Terrence Malick et l’Amérique passionne ainsi en listant et décryptant tous les thèmes forts chez le réalisateur et en faisant redécouvrir tous ses films. Il y a quelques points évidents, mais beaucoup de choses aussi que vous n’avez probablement pas vus et que vous aurez envie de découvrir en revoyant les différents long-métrages. On aimerait en savoir plus sur les tournages exigeants et si étranges du cinéaste, mais il est vrai que c’est un autre sujet. Et puis Alexandre Mathis n’avait probablement pas beaucoup plus à en dire, même s’il l’avait voulu, mais le peu que l’on trouve dans son essai est tout aussi passionnant que le reste1. Si vous aimez les films du Texan, ne passez pas à côté de Terrence Malick et l’Amérique après avoir vu tous ses films. Et probablement avant de les revoir tous à nouveau…

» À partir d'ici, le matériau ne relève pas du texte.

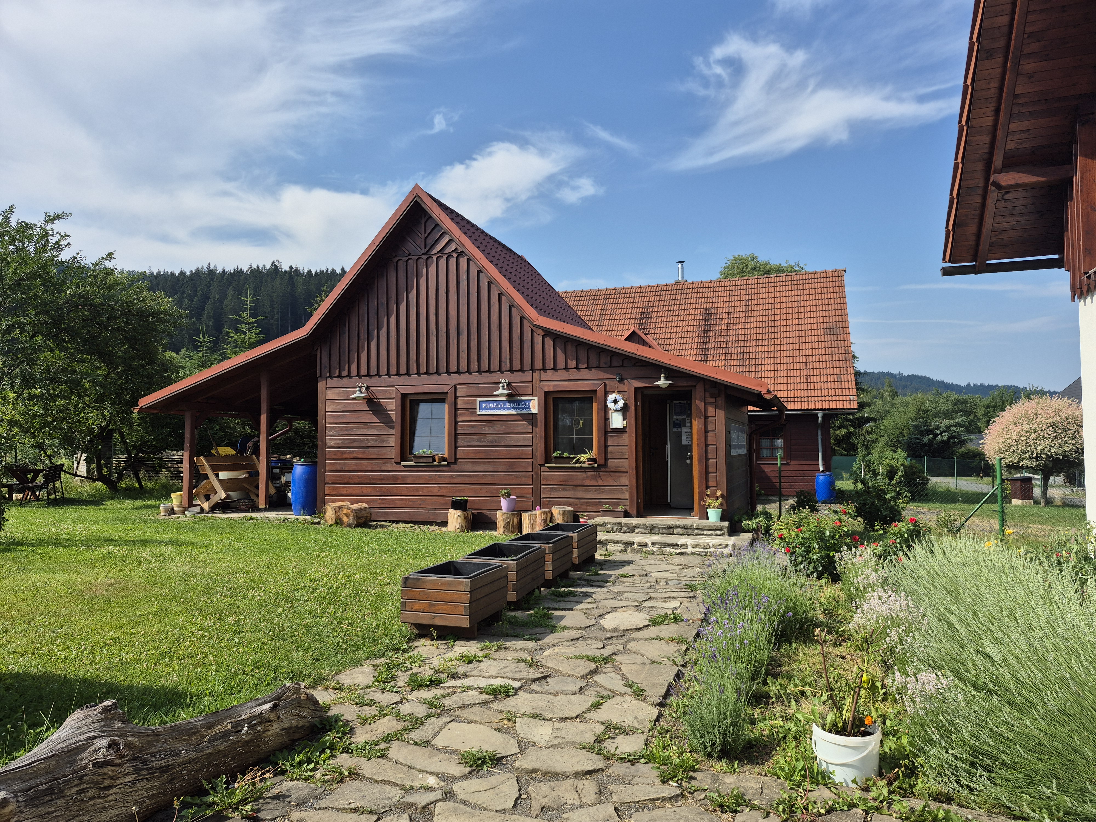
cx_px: 548
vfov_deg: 58.9
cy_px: 411
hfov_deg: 73.9
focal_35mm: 23
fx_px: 728
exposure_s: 1/1488
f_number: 1.8
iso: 25
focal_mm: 5.4
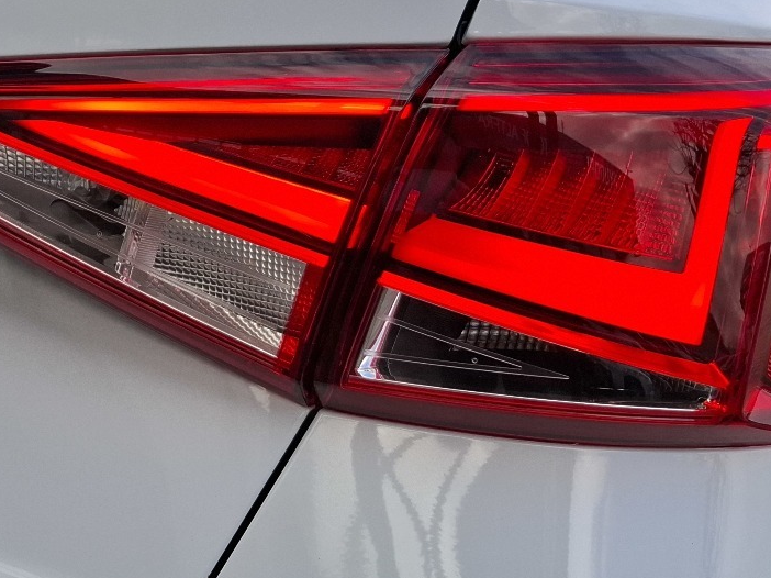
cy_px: 35
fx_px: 1314
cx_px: 79
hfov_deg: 31.2
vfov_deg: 24.0
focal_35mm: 59
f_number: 1.8
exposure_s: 1/1092
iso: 50
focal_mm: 5.54
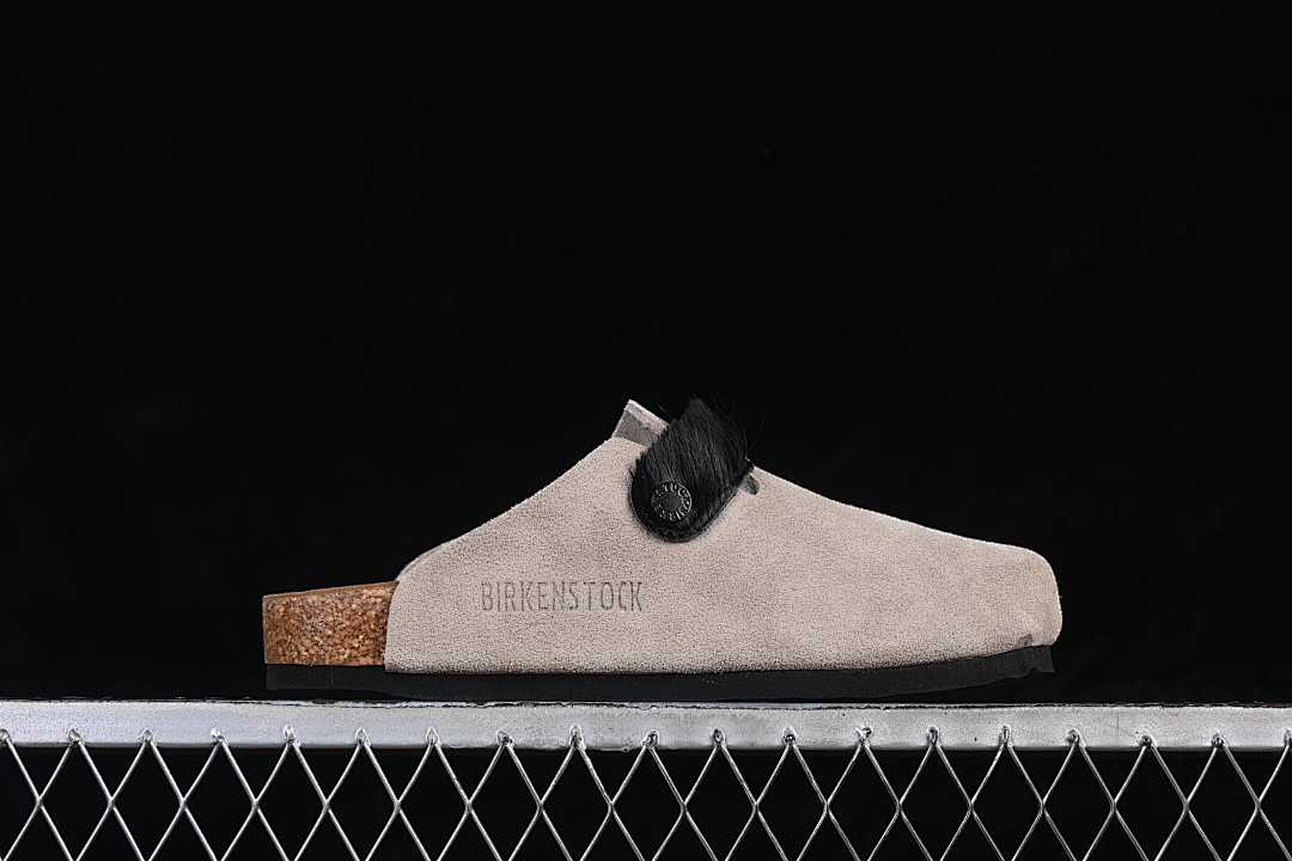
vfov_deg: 18.2
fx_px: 2691
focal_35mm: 75
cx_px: 646
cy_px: 430
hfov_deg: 27.0
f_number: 8
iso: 160
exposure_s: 1/80
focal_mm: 50
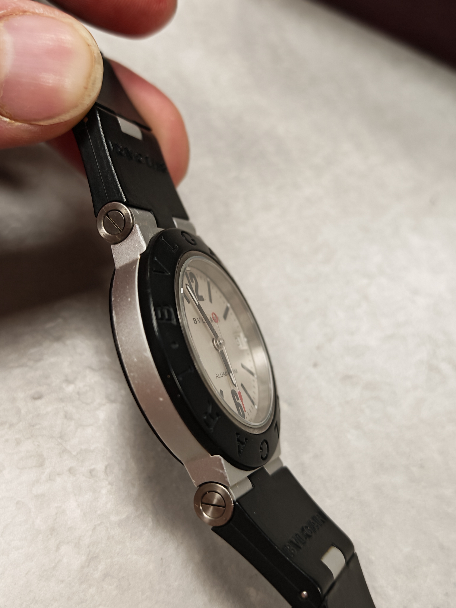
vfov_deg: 50.1
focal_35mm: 37
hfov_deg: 38.7
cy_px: 304
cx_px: 228
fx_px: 650
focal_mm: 6.83
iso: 125
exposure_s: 1/100
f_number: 2
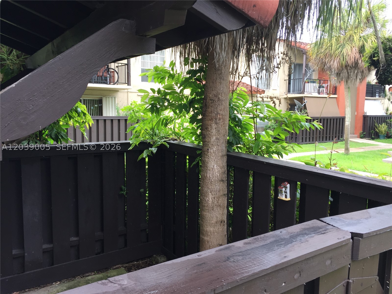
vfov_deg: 48.2
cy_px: 147
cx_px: 196
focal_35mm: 29
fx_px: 328
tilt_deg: -6.4
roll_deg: -0.7
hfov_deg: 61.7
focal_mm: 4.15
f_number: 2.2
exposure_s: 1/133
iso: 32
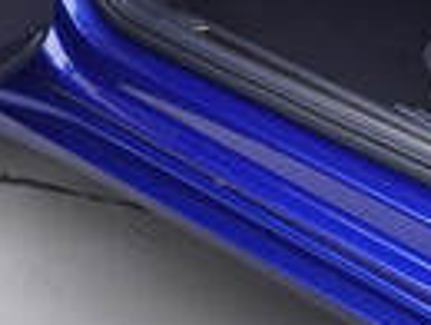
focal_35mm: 146
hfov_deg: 13.5
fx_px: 1821
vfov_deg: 9.9
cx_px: 166
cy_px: -167
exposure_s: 1/40
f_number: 2.8
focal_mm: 24
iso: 125
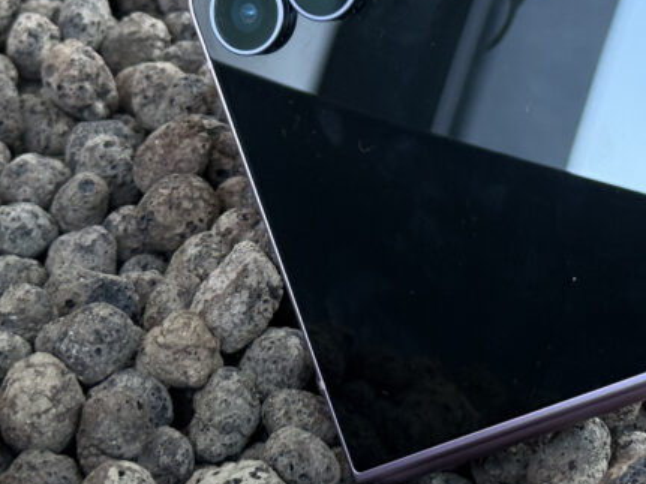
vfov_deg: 12.9
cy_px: 49
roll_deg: -0.5
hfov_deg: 17.2
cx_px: 454
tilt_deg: -25.2
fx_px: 2127
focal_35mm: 114
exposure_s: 1/60
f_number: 1.78
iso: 160
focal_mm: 6.76
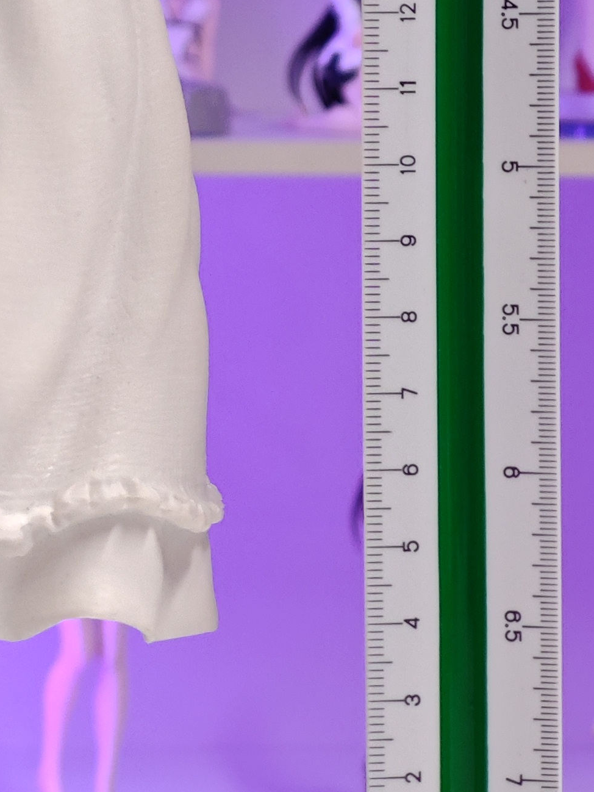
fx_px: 4600
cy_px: 131
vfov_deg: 9.8
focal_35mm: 201
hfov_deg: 7.3
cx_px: -46
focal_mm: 7.48
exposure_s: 1/18.9
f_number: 2.4
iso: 400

  1. En particulier, l’extrême préparation en amont et l’improvisation sur les tournages. Mais aussi les films qui changent en cours de route, à l’image d’À la merveille qui devait se concentrer sur le personnage masculin et qui a changé pour se recentrer sur un personnage féminin. Ces changements alors que les caméras tournent déjà ont perturbé de nombreux acteurs… surtout ceux qui ont parfois presque disparu du montage final.